- _Work to complete_:
Look through the material that follows and show every line with the string "elbow".

- _Source information_:

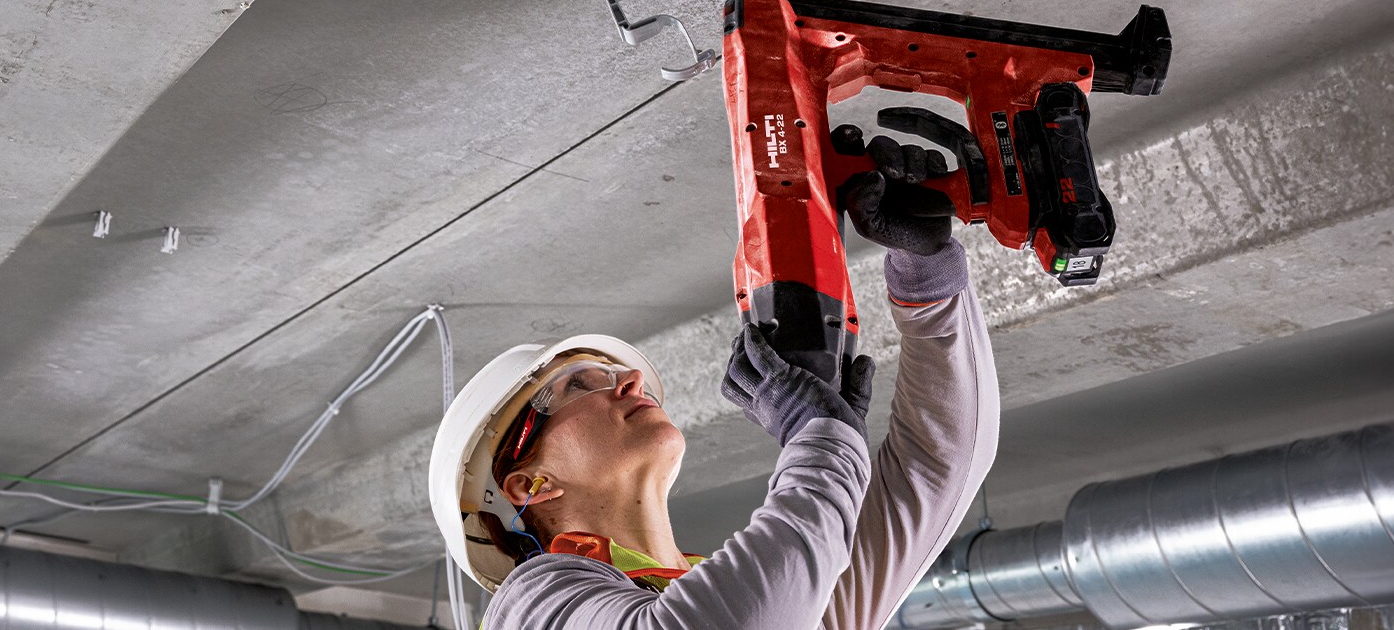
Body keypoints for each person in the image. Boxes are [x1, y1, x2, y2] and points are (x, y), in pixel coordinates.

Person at [427, 133, 1001, 629]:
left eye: (615, 373)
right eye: (579, 385)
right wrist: (824, 445)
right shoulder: (531, 608)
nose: (632, 380)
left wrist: (929, 278)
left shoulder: (781, 596)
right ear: (528, 484)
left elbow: (936, 467)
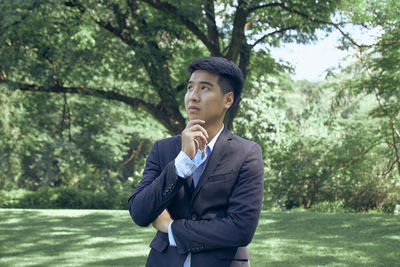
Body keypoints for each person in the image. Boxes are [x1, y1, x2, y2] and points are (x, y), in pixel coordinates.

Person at [128, 56, 264, 267]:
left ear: (228, 100)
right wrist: (181, 163)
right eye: (190, 87)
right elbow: (140, 212)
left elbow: (240, 228)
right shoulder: (163, 149)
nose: (193, 96)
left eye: (204, 88)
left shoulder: (247, 153)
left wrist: (172, 228)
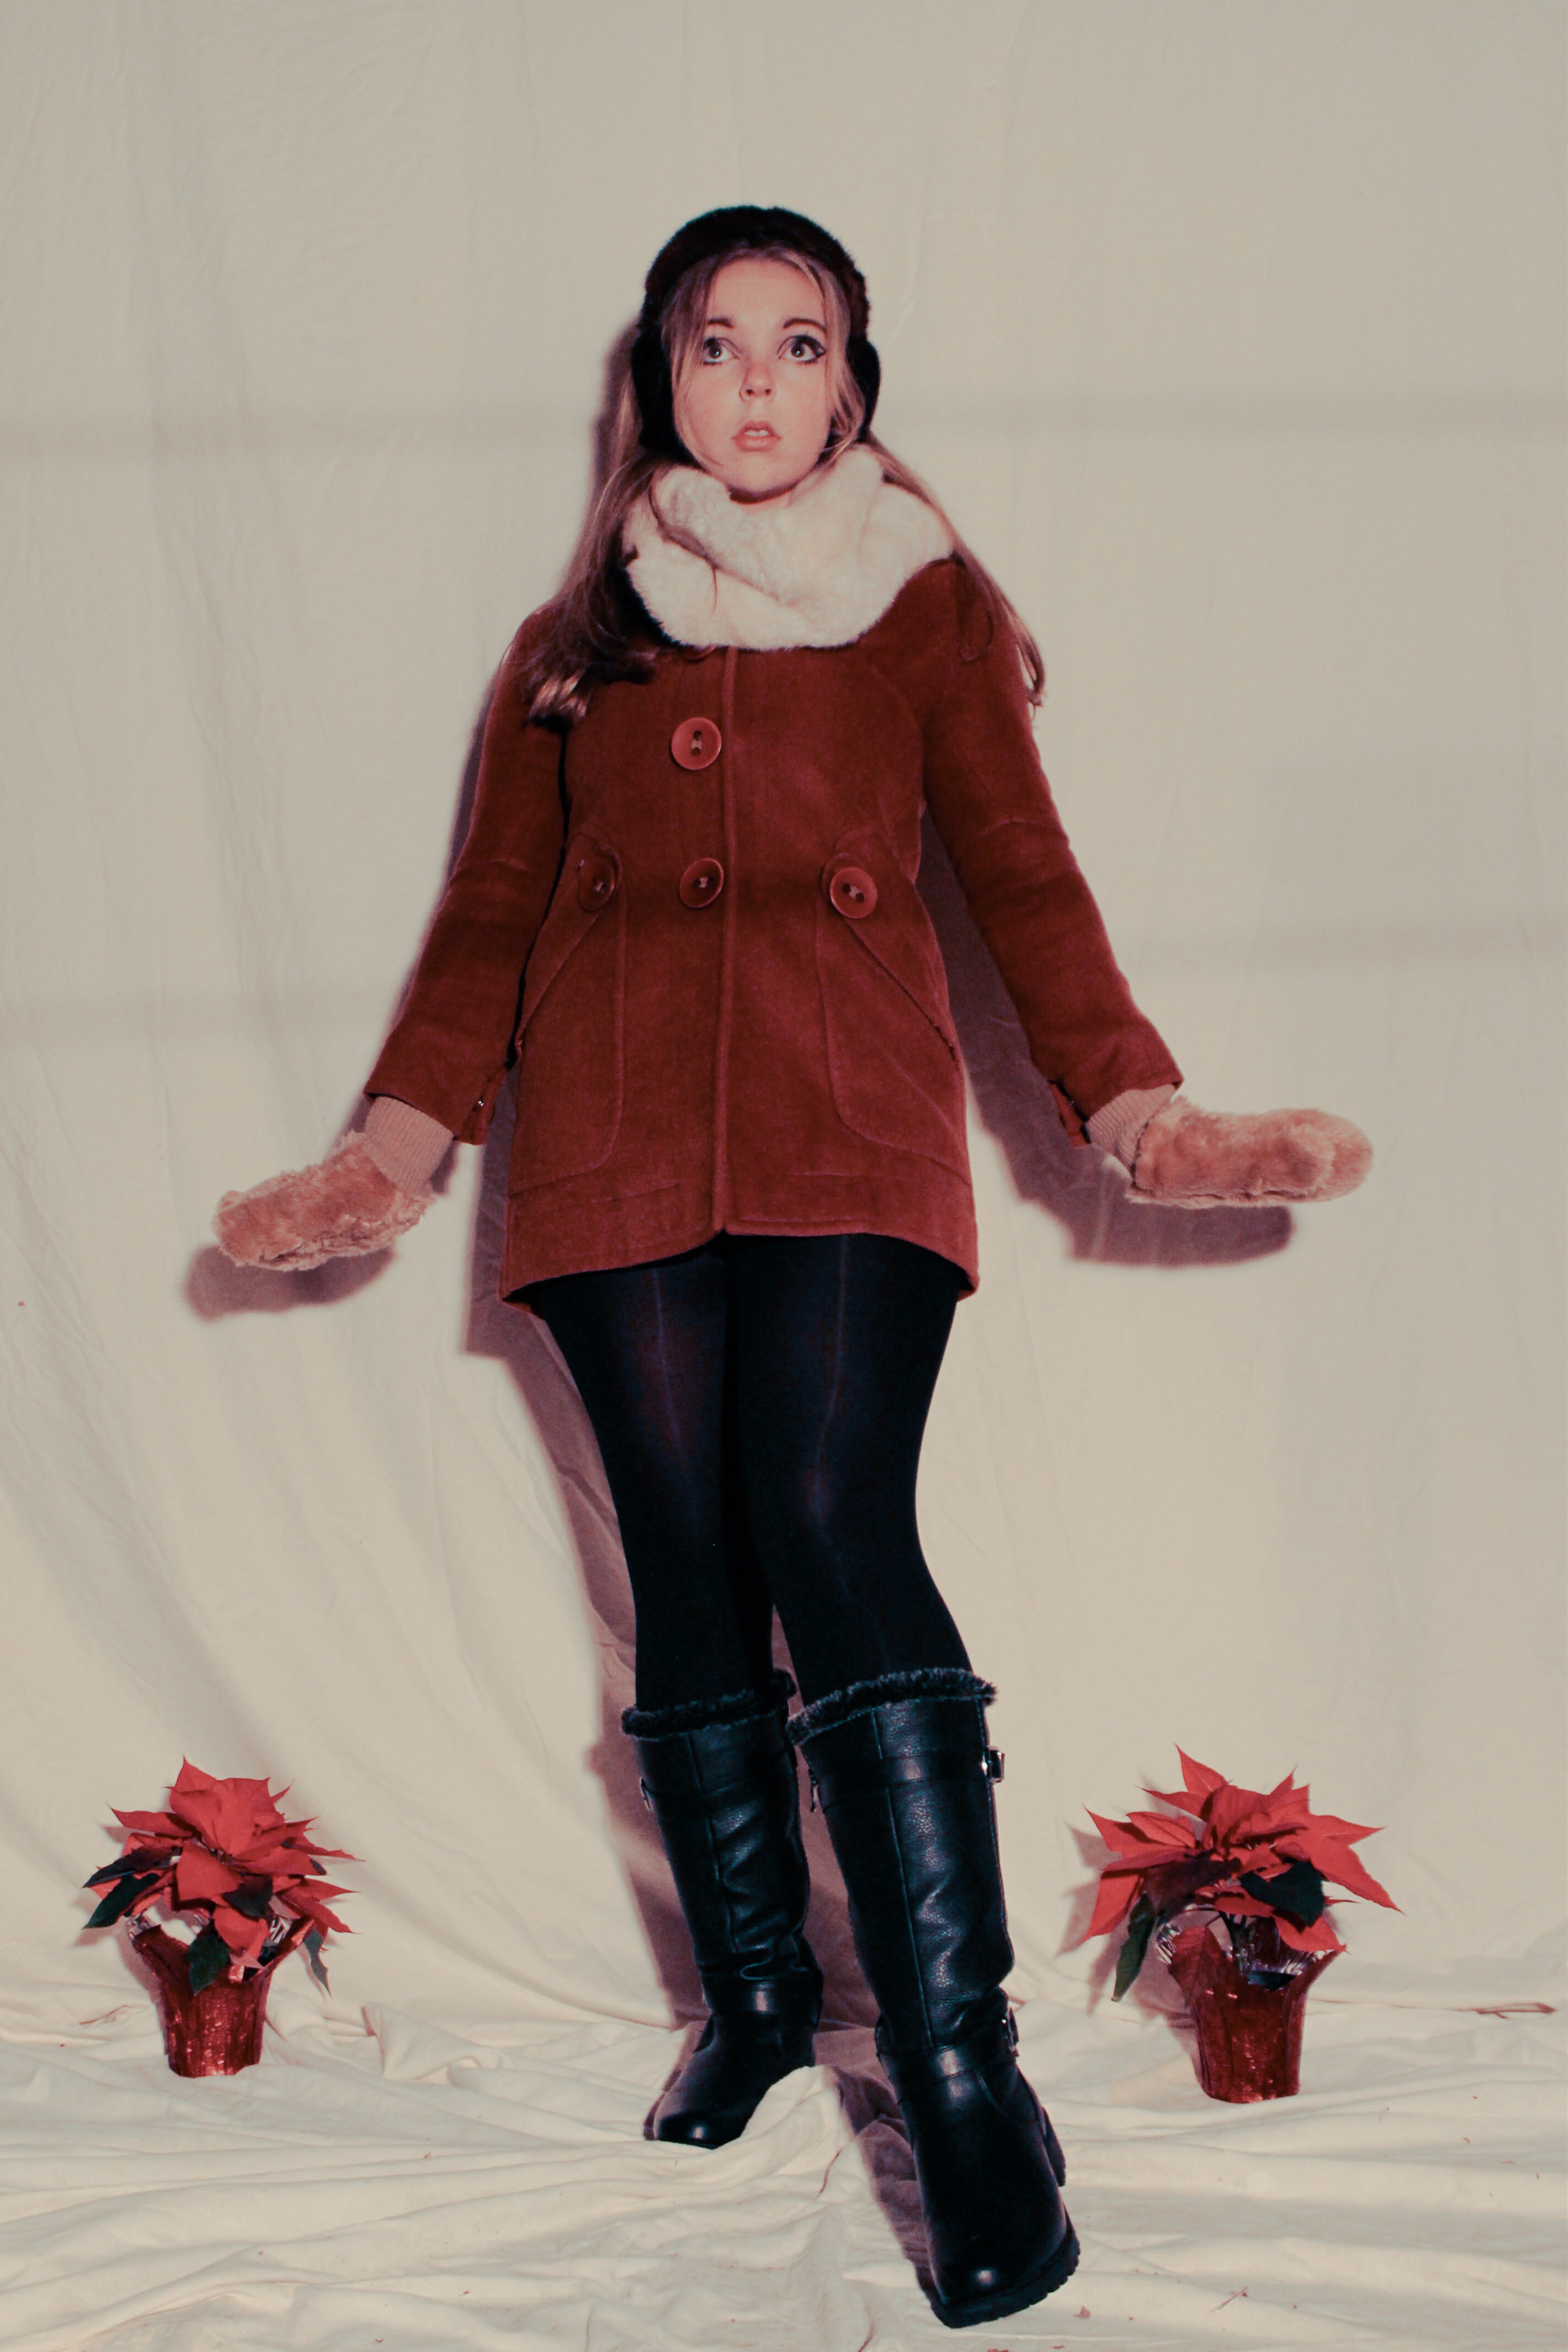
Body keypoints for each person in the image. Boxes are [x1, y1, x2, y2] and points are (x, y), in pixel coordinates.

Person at [215, 206, 1369, 2330]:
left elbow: (1024, 881)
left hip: (850, 1137)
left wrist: (1138, 1110)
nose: (755, 382)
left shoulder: (922, 612)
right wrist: (389, 1154)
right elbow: (483, 926)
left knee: (834, 1530)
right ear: (659, 384)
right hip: (607, 1152)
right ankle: (754, 2000)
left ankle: (959, 2070)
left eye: (799, 343)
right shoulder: (576, 640)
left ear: (855, 382)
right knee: (681, 1566)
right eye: (714, 346)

- _Task response_:
left elbow: (936, 467)
right elbow: (140, 212)
left elbow: (240, 228)
left elbow: (1024, 881)
right elbow: (483, 926)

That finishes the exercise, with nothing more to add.